Comparative example 2

Mixing the following components in percentage by weight of 5:1 (average particle size of 20 nm) and nano metakaolin were put in a hydrochloric acid solution having a weight concentration of 20wt% and refluxed at 90 c for 2 hours. Cooling, centrifuging, washing with water to neutrality, and vacuum drying for 24 hr to obtain the activated nanometer material composition.

2 parts by weight of the nanomaterial composition and 8 parts by weight of the silane coupling agent KH-570 were added to anhydrous toluene, and reacted at 50 ℃ for 6 hours under a nitrogen atmosphere. Cooling, centrifuging, washing with anhydrous toluene and anhydrous ethanol for 2 times respectively, and vacuum drying for 24h to obtain the silane-modified nano material composition.

Performance testing

The concrete base formulation is given in table 1 in g.

The river sand and the sandstone are firstly poured into a stirrer to be stirred for 90s, then the P.O 42.5 cement and the water reducing agent are added to be stirred for 120s, the nano composite material of the embodiment or the nano material composition of the comparative example is dispersed in water by utilizing ultrasonic waves, and then the mixture is poured into the stirrer to be stirred for 90s. And (5) removing the mold after the test piece is molded for 24 hours, immediately placing the test piece into a standard curing box for curing for 28 days, and finally taking out the test piece for testing.
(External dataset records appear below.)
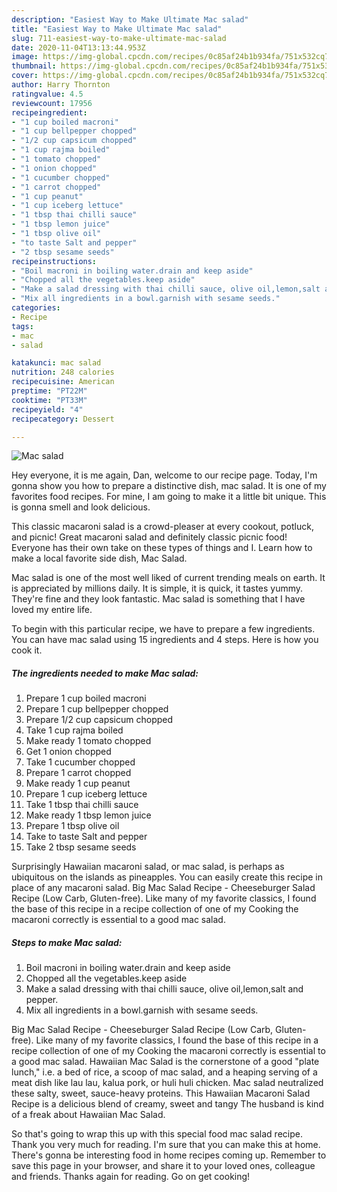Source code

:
 ```yaml
---
description: "Easiest Way to Make Ultimate Mac salad"
title: "Easiest Way to Make Ultimate Mac salad"
slug: 711-easiest-way-to-make-ultimate-mac-salad
date: 2020-11-04T13:13:44.953Z
image: https://img-global.cpcdn.com/recipes/0c85af24b1b934fa/751x532cq70/mac-salad-recipe-main-photo.jpg
thumbnail: https://img-global.cpcdn.com/recipes/0c85af24b1b934fa/751x532cq70/mac-salad-recipe-main-photo.jpg
cover: https://img-global.cpcdn.com/recipes/0c85af24b1b934fa/751x532cq70/mac-salad-recipe-main-photo.jpg
author: Harry Thornton
ratingvalue: 4.5
reviewcount: 17956
recipeingredient:
- "1 cup boiled macroni"
- "1 cup bellpepper chopped"
- "1/2 cup capsicum chopped"
- "1 cup rajma boiled"
- "1 tomato chopped"
- "1 onion chopped"
- "1 cucumber chopped"
- "1 carrot chopped"
- "1 cup peanut"
- "1 cup iceberg lettuce"
- "1 tbsp thai chilli sauce"
- "1 tbsp lemon juice"
- "1 tbsp olive oil"
- "to taste Salt and pepper"
- "2 tbsp sesame seeds"
recipeinstructions:
- "Boil macroni in boiling water.drain and keep aside"
- "Chopped all the vegetables.keep aside"
- "Make a salad dressing with thai chilli sauce, olive oil,lemon,salt and pepper."
- "Mix all ingredients in a bowl.garnish with sesame seeds."
categories:
- Recipe
tags:
- mac
- salad

katakunci: mac salad 
nutrition: 248 calories
recipecuisine: American
preptime: "PT22M"
cooktime: "PT33M"
recipeyield: "4"
recipecategory: Dessert

---
```



![Mac salad](https://img-global.cpcdn.com/recipes/0c85af24b1b934fa/751x532cq70/mac-salad-recipe-main-photo.jpg)

Hey everyone, it is me again, Dan, welcome to our recipe page. Today, I'm gonna show you how to prepare a distinctive dish, mac salad. It is one of my favorites food recipes. For mine, I am going to make it a little bit unique. This is gonna smell and look delicious.

This classic macaroni salad is a crowd-pleaser at every cookout, potluck, and picnic! Great macaroni salad and definitely classic picnic food! Everyone has their own take on these types of things and I. Learn how to make a local favorite side dish, Mac Salad.

Mac salad is one of the most well liked of current trending meals on earth. It is appreciated by millions daily. It is simple, it is quick, it tastes yummy. They're fine and they look fantastic. Mac salad is something that I have loved my entire life.


To begin with this particular recipe, we have to prepare a few ingredients. You can have mac salad using 15 ingredients and 4 steps. Here is how you cook it.

<!--inarticleads1-->

##### The ingredients needed to make Mac salad:

1. Prepare 1 cup boiled macroni
1. Prepare 1 cup bellpepper chopped
1. Prepare 1/2 cup capsicum chopped
1. Take 1 cup rajma boiled
1. Make ready 1 tomato chopped
1. Get 1 onion chopped
1. Take 1 cucumber chopped
1. Prepare 1 carrot chopped
1. Make ready 1 cup peanut
1. Prepare 1 cup iceberg lettuce
1. Take 1 tbsp thai chilli sauce
1. Make ready 1 tbsp lemon juice
1. Prepare 1 tbsp olive oil
1. Take to taste Salt and pepper
1. Take 2 tbsp sesame seeds


Surprisingly Hawaiian macaroni salad, or mac salad, is perhaps as ubiquitous on the islands as pineapples. You can easily create this recipe in place of any macaroni salad. Big Mac Salad Recipe - Cheeseburger Salad Recipe (Low Carb, Gluten-free). Like many of my favorite classics, I found the base of this recipe in a recipe collection of one of my Cooking the macaroni correctly is essential to a good mac salad. 

<!--inarticleads2-->

##### Steps to make Mac salad:

1. Boil macroni in boiling water.drain and keep aside
1. Chopped all the vegetables.keep aside
1. Make a salad dressing with thai chilli sauce, olive oil,lemon,salt and pepper.
1. Mix all ingredients in a bowl.garnish with sesame seeds.


Big Mac Salad Recipe - Cheeseburger Salad Recipe (Low Carb, Gluten-free). Like many of my favorite classics, I found the base of this recipe in a recipe collection of one of my Cooking the macaroni correctly is essential to a good mac salad. Hawaiian Mac Salad is the cornerstone of a good &#34;plate lunch,&#34; i.e. a bed of rice, a scoop of mac salad, and a heaping serving of a meat dish like lau lau, kalua pork, or huli huli chicken. Mac salad neutralized these salty, sweet, sauce-heavy proteins. This Hawaiian Macaroni Salad Recipe is a delicious blend of creamy, sweet and tangy The husband is kind of a freak about Hawaiian Mac Salad. 

So that's going to wrap this up with this special food mac salad recipe. Thank you very much for reading. I'm sure that you can make this at home. There's gonna be interesting food in home recipes coming up. Remember to save this page in your browser, and share it to your loved ones, colleague and friends. Thanks again for reading. Go on get cooking!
The mechanical property test method is carried out according to GB/T50081-2019 'test method standard for physical and mechanical properties of concrete', wherein a cubic test piece with the size of 100mm multiplied by 100mm is adopted in a compression strength test, and a prism test piece with the size of 100mm multiplied by 400mm is adopted in a rupture strength test.

See table 2 for results.

As can be seen from Table 2, the flexural strength and compressive strength of the polyacrylic acid-modified nanocomposite material of example 1 of the present application were better than those of comparative examples 1-2.

Furthermore, it should be understood that various changes, substitutions, deletions, modifications or adjustments may be made by those skilled in the art after reading the disclosure of the present invention, and such equivalents are also within the scope of the invention as defined in the appended claims.

Claims (10)

1. The composite material for tunnel concrete is characterized by being obtained by polymerization reaction of silane modified nano material composition and acrylic acid in the presence of an initiator.

2. The composite material of claim 1, wherein the weight ratio of the silane-modified nanomaterial composition to acrylic acid is (3-5): 2.

3. the composite material according to claim 1 or 2, characterized in that the polymerization conditions are: 60-80 ℃ for 12-48h.

4. The composite material according to claim 1 or 2, characterized in that the silane-modified nanomaterial composition is prepared from a mixture of silane-modified nanomaterial composition in a weight ratio of 1: and (3) carrying out modification reaction on the nanomaterial composition of (3-5) and a silane coupling agent KH-570.

5. The composite material according to claim 4, wherein the modification reaction conditions are: 40-60 ℃ for 2-12h.

6. Composite according to claim 1 or 2, characterized in that the nanomaterial composition is in the weight ratio (4-6): 1 and nano metakaolin.

7. Composite material according to claim 6, characterized in that the nanosilica has an average particle size of 10-50nm.

8. The composite according to claim 6, characterized in that the nano metakaolin has an average platelet diameter of 400nm, an average platelet thickness of 35nm and a specific surface area of 30m ² A density of 0.6g/cm ³ 。

9. The composite material of claim 6, wherein the nanomaterial composition is activated by 10-30wt% hydrochloric acid.

10. Composite according to claim 1 or 2, characterized in that the concrete has a basic formulation:

400-480 parts of P.O 42.5 cement;

150-200 parts of water;

500-630 parts of river sand;

1000-1450 parts of sandstone;

3.20 to 4.00 weight portions of polycarboxylic acid type water reducing agent.